Drop in HRT use linked to decrease in breast cancer rates

According to the latest report the drop in the use of hormone replacement therapy (HRT) in mid-2002, following the results of the Women's Health Initiative study (WHI), is linked with a steep decline in new breast cancer diagnoses.

The WHI study showed an increased risk of breast cancer, heart disease, stroke, blood clots, and urinary incontinence among postmenopausal women who were using hormone replacement therapy that included both estrogen and progestin.

The latest research led by scientists at The University of Texas M. D. Anderson Cancer Center used data from the Surveillance, Epidemiology and End Results (SEER) program of the National Cancer Institute (NCI), part of the National Institutes of Health.

Senior investigator Dr. Donald Berry says prescriptions for the two HRT medications Premarin and Prempro dropped from 61 million in 2001 to 21 million in 2004.

The researchers found that the decrease in breast cancer incidence began in mid-2002 and leveled off after 2003.

The decrease occurred only in women age 50-69 and was more evident in women with cancers that were estrogen receptor (ER) positive and need estrogen in order to grow and multiply.

The researchers suggest that extremely small ER-positive breast cancers may have stopped progressing, or even regressed, after HRT was stopped.

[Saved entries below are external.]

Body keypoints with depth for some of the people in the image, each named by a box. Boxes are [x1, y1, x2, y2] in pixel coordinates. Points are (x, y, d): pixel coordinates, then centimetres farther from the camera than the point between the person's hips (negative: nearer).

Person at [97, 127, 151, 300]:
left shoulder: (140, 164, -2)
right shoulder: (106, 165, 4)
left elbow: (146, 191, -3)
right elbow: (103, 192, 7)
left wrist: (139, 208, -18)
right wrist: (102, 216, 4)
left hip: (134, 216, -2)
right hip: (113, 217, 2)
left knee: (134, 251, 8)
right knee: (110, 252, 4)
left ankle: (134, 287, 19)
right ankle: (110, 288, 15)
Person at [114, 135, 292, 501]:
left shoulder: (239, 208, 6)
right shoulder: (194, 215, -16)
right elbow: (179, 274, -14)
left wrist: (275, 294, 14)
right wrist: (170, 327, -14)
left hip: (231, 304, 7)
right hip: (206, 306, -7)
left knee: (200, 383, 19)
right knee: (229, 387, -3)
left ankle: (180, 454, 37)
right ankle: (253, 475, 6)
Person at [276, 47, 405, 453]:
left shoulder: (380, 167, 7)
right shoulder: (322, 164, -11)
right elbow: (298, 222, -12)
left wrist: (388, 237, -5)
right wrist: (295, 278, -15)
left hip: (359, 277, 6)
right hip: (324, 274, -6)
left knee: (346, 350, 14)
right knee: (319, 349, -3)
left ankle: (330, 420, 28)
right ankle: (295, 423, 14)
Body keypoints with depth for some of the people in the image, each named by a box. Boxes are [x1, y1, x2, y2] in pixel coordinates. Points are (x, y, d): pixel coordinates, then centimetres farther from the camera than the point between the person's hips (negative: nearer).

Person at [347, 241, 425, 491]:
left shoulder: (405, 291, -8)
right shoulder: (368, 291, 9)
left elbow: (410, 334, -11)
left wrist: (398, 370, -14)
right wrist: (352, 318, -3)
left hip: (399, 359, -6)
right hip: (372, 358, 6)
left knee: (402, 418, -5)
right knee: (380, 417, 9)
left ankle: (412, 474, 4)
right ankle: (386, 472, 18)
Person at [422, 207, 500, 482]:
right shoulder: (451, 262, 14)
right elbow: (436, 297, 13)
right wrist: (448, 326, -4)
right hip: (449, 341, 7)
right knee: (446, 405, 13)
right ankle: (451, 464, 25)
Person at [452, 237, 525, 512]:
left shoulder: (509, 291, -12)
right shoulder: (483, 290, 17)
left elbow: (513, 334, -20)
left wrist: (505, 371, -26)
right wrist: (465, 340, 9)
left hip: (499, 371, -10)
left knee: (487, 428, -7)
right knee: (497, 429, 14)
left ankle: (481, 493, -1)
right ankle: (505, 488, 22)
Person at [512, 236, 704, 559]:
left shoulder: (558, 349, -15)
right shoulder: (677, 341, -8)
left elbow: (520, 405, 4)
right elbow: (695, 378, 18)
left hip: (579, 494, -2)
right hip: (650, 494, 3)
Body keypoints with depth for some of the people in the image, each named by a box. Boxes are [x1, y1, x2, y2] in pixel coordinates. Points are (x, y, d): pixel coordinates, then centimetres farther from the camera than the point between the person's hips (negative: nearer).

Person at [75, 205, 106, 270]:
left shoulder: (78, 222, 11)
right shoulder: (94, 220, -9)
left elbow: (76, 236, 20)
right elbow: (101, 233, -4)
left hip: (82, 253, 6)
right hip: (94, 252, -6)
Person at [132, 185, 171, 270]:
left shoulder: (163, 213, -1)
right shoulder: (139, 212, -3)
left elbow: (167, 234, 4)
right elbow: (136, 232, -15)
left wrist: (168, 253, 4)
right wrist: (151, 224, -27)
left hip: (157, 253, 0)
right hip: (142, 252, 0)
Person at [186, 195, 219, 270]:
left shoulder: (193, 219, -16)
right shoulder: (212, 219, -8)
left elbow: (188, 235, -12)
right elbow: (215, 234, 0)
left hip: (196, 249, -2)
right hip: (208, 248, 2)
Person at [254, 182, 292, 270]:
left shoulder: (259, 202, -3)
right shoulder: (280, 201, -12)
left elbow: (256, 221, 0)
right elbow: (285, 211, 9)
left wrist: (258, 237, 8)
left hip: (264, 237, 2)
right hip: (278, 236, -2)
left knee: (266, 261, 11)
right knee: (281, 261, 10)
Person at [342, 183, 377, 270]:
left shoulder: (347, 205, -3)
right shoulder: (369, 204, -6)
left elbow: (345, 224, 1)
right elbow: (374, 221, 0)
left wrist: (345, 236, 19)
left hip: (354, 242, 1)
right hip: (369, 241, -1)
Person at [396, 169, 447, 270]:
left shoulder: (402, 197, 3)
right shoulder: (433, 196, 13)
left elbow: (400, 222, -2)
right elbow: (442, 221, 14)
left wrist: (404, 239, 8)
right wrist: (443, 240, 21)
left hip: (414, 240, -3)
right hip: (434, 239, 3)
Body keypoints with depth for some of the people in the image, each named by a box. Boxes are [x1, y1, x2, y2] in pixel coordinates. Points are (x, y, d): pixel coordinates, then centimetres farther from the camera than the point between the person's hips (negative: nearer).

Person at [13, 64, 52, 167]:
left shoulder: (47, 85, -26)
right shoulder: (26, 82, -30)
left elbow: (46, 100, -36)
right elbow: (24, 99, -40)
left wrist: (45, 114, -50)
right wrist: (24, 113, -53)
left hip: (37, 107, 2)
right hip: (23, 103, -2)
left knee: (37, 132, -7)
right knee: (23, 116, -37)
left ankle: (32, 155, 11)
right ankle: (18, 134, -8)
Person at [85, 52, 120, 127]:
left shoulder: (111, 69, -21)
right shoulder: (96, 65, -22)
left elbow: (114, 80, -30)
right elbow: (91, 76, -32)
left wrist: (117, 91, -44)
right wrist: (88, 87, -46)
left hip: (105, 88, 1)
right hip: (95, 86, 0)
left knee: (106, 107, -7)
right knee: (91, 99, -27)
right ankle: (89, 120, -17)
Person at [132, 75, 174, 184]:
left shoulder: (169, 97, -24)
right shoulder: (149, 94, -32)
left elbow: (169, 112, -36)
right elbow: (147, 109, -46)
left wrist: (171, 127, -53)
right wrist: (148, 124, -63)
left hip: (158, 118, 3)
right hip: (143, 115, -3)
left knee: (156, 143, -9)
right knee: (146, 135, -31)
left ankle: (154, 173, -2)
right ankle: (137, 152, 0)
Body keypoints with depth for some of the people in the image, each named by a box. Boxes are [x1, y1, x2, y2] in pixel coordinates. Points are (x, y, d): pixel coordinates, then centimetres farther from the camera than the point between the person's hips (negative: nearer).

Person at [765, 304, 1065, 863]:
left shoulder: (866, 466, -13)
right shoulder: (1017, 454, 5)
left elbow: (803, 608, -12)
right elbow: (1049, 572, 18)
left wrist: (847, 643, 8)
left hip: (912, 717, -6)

Although other possibilities were considered to explain the sudden decrease in new breast cancer cases, the researchers say HRT was the only risk factor that changed substantially from 2002 to 2003 and provides a possible explanation for this trend.

The report is based on population statistics rather than a randomized clinical trial and therefore can not prove a link between HRT and breast cancer incidence.

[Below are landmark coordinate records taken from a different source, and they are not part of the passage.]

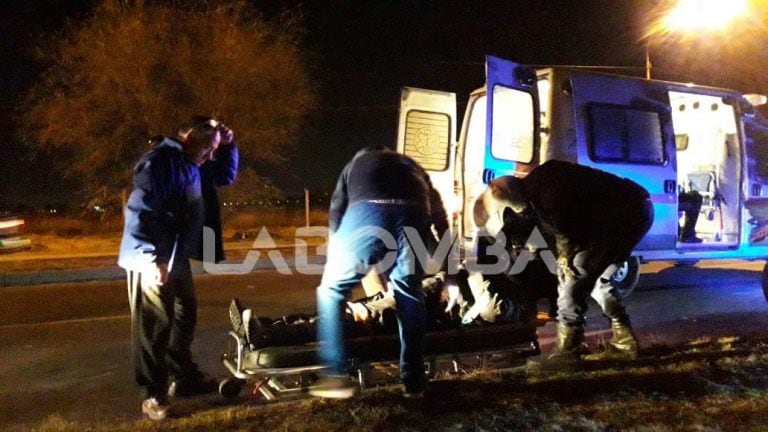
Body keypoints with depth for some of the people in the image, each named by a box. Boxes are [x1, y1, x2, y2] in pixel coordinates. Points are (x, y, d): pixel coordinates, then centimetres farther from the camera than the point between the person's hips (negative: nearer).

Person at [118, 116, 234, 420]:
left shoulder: (191, 166, 13)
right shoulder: (158, 162, -17)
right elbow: (140, 211, -23)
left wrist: (229, 143, 10)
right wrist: (153, 258, -27)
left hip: (178, 258, 10)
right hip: (153, 261, -10)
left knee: (184, 318, 18)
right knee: (153, 326, -3)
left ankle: (186, 378, 32)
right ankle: (153, 394, 7)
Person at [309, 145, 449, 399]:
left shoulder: (354, 165, 38)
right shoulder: (411, 166, 43)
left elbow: (336, 218, 31)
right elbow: (439, 215, 40)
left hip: (366, 214, -2)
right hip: (414, 219, 2)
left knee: (331, 291, 16)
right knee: (410, 296, 21)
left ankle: (336, 376, 11)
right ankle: (413, 379, 26)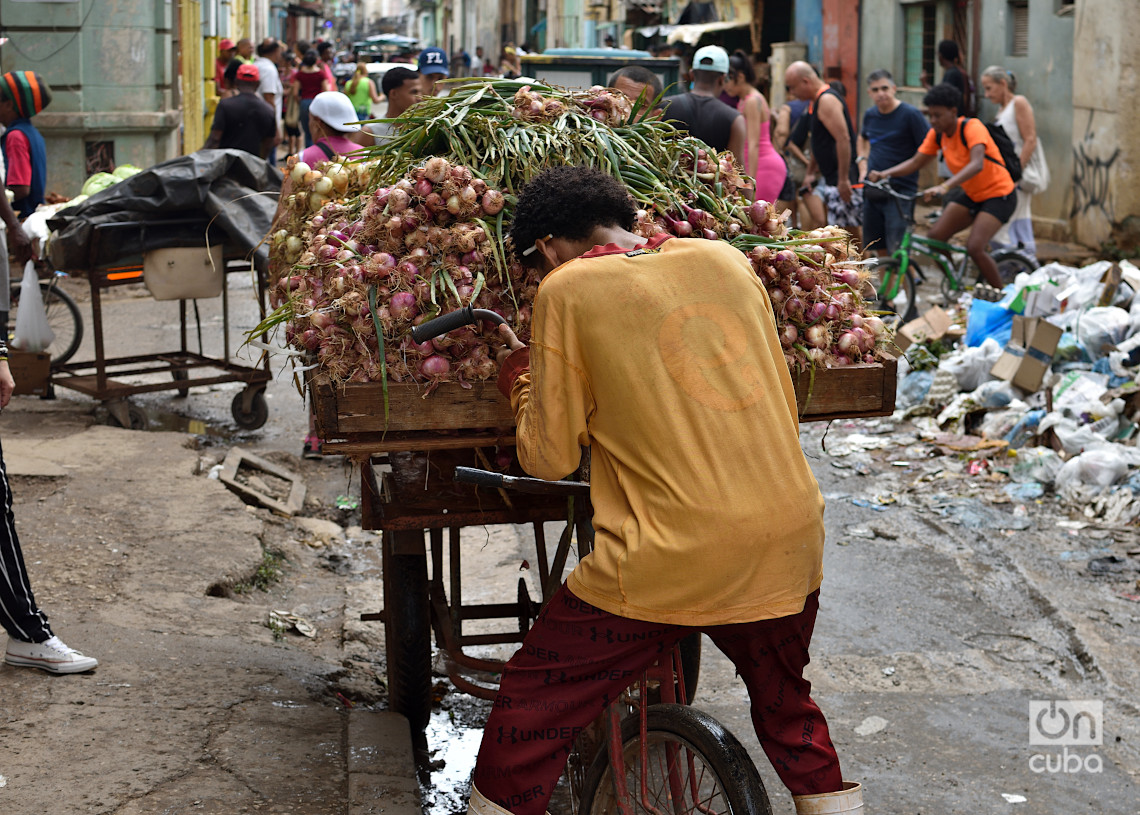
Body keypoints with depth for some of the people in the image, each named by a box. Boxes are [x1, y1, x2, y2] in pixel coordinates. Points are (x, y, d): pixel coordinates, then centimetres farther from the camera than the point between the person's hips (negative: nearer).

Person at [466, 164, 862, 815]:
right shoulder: (726, 259, 11)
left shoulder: (567, 287, -1)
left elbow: (550, 458, 1)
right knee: (788, 706, 29)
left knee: (529, 721, 9)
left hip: (670, 560, -5)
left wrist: (521, 377, 19)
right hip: (792, 542, 5)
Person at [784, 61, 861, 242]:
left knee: (847, 229, -7)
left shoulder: (827, 100, -16)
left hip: (843, 180, -10)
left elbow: (843, 140, -23)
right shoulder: (815, 101, 16)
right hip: (828, 178, 10)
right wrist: (810, 171, 27)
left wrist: (843, 180, -24)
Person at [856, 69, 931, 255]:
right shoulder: (870, 114, 10)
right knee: (879, 249, 10)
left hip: (900, 192, -6)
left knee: (898, 250, -14)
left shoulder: (910, 114, -9)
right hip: (872, 191, 6)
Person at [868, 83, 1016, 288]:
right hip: (970, 194, 8)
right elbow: (916, 162, 2)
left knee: (974, 248, -23)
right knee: (935, 237, -6)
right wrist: (885, 173, -16)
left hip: (999, 194, -7)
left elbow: (977, 164, -40)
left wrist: (944, 187, -54)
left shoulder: (972, 128, -24)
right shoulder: (937, 134, -3)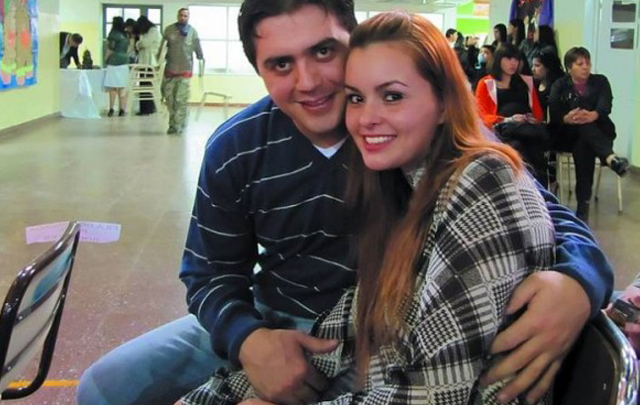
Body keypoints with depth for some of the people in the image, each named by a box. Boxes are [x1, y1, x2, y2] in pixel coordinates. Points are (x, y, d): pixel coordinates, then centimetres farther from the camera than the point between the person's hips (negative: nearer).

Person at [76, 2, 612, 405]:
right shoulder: (235, 150, -7)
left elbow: (545, 214, -13)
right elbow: (212, 273, 1)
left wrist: (577, 283, -38)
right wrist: (249, 339, -24)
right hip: (267, 324, 4)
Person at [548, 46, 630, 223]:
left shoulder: (600, 81, 9)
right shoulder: (559, 86, 8)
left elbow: (605, 106, -11)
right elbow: (553, 115, -9)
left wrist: (593, 115, -36)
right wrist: (567, 119, -33)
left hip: (599, 133, 0)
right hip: (568, 135, 0)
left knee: (583, 146, -35)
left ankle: (583, 205, -41)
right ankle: (610, 157, -56)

It does however appear to further strengthen the association between breast cancer incidence and use of HRT.

The women in the WHI study are still being followed and researchers involved are expected to release a follow-up report later this year about the group who received HRT which should provide a much higher level of evidence about the influence of HRT and cessation of HRT on the incidence of breast cancer.

The researchers stress however that their study is not suggesting that all women stop their use of HRT as the risk of developing breast cancer from use of the hormones remains relatively small.

For some women with postmenopausal symptoms, they say the benefits of HRT are well worth that risk.

The report is published in the current issue of the New England Journal of Medicine.